We detected only two cases of venous thrombosis (orbital and retinal veins) in our series of 76 patients with GCA, though at least two-thirds of them have been followed for 2 years. At the same time, there were 30 cases of VTE and other vein thrombosis in a cohort of 357 patients with antineutrophil cytoplasmic autoantibodies (ANCA)-associated vasculitides between 2006 and 2014 (table 1).
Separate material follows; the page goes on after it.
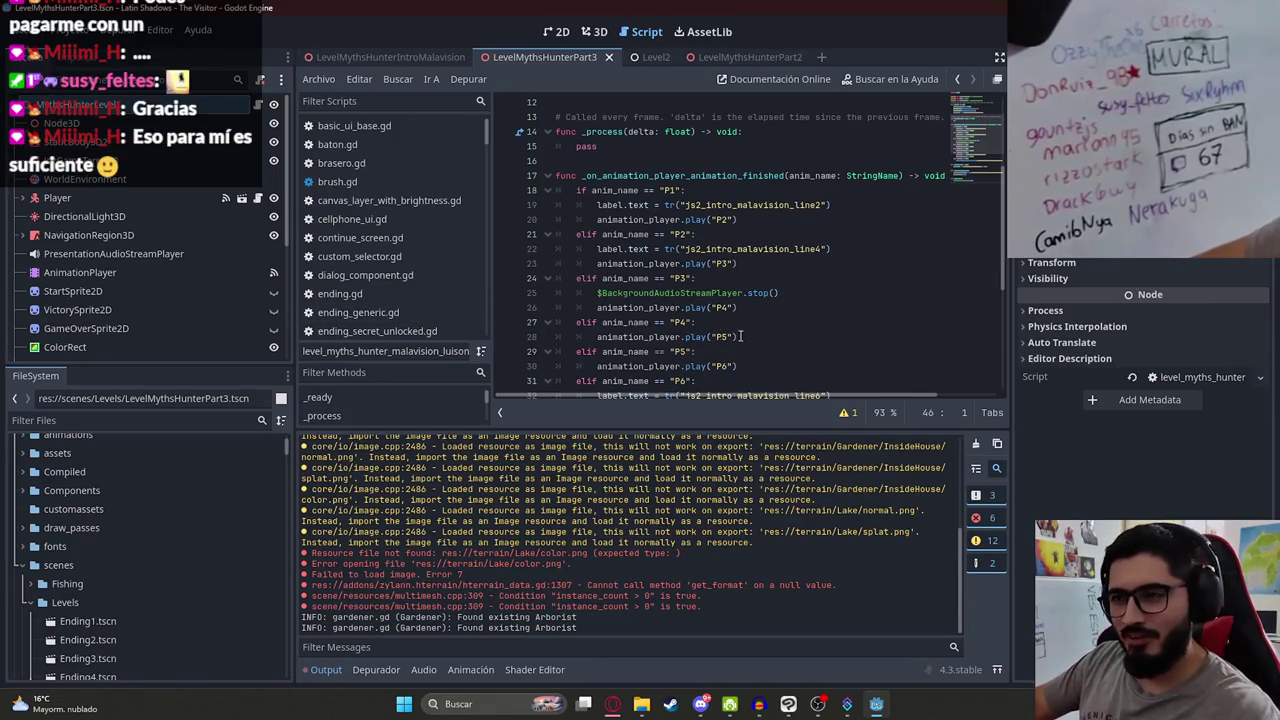
Step: Enlarge the script editor, narrow the inspector dock, and view LevelMythsHunterIntroMalavision in 2D
{"action": "left_click_drag", "start_coordinate": [588, 427], "coordinate": [589, 445]}
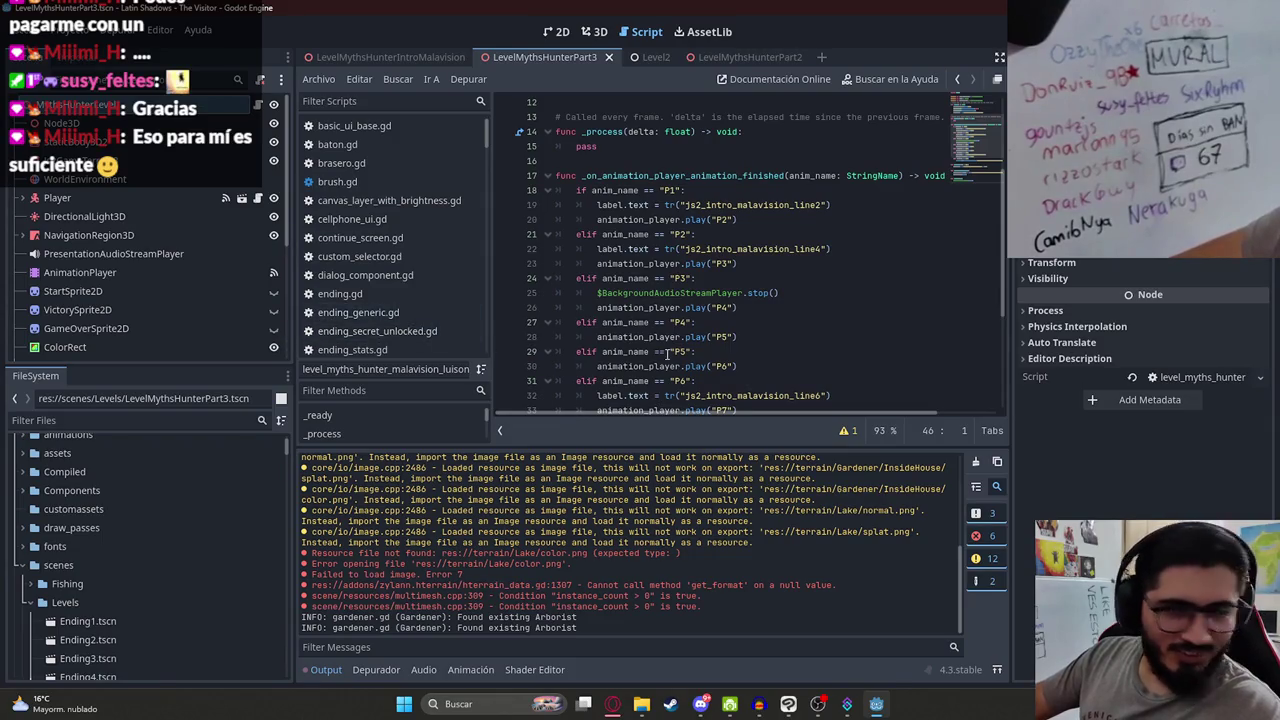
{"action": "left_click_drag", "start_coordinate": [628, 446], "coordinate": [628, 453]}
{"action": "left_click_drag", "start_coordinate": [1010, 336], "coordinate": [1050, 335]}
{"action": "left_click", "coordinate": [674, 234]}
The frequency of VTE in eosinophilic granulomatosis with polyangiitis was higher (10.1%) than in granulomatosis with polyangiitis (8.2%) and microscopic polyangiitis (6.7%) probably due to thrombogenic effect of eosinophilia.3 It is known that eosinophils release tissue factor as well as other cationic proteins. The former initiates coagulation while the latter inhibit natural anticoagulant activity and activate platelets, eventually leading to excessive thrombin generation.4 The majority of our patients were relatively young, developed VTE during first year after diagnosis and had no other known risk factors for thromboembolic events. These data confirm the potential contribution of vasculitis-associated factors (eg, hypercoagulability, endothelial damage, stasis of blood, etc) and/or high-dose glucocorticoids to the development of VTE. Our data agree with a French Vasculitis Study Group retrospective study that established high frequency of VTE (around 8%) in patients with ANCA-associated vasculitides.5 The significantly lower risk of VTE in polyarteritis nodosa in the latter study suggests that ANCA themselves may contribute to a higher incidence of venous thrombosis in systemic vasculitis. Patients with ANCA-associated vasculitis can harbour antibodies with dual reactivity to plasminogen and complementary proteinase 3 (PR3), a recombinant protein translated from the antisense strand of PR3 cDNA.6 Antiplasminogen antibodies delay the conversion of plasminogen to plasmin and increase the dissolution time of fibrin clots and, therefore, can probably promote thrombotic complications.

What is a cost-effective strategy of prevention of VTE in systemic vasculitides? Using compression ultrasound in a pilot study, we have found asymptomatic DVT in four (9.5%) of 42 patients with ANCA-associated vasculitides. Therefore, its prevalence may be higher than expected and can justify wider screening though obviously we need more data. Low-dose aspirin is frequently used in patients with GCA to prevent ischaemic events. It should be probably administered more often in patients with ANCA-associated vasculitides as in our previous study more than half of 102 patients with granulomatosis with polyangiitis had high or very high predicted 10-year risk of fatal cardiovascular diseases calculated using SCORE charts.7 Aspirin significantly reduces the risk of arterial thrombosis, but it is less effective in the prevention of VTE and, therefore, cannot replace anticoagulants. Aviña-Zubieta et al suggested anticoagulation in a high-risk GCA population. But who is in high risk? All patients? In our cohort, there were no fatal VTE events. Therefore, we cannot recommend routine anticoagulation for all patients with GCA or ANCA-associated vasculitides. We agree with the authors that the risk of VTE should not be ignored in patients with GCA and other vasculitides. And we need more studies to evaluate the role of vasculitis-associated thrombogenic risk factors and to develop a strategy of screening to identify patients who really require prolonged anticoagulation.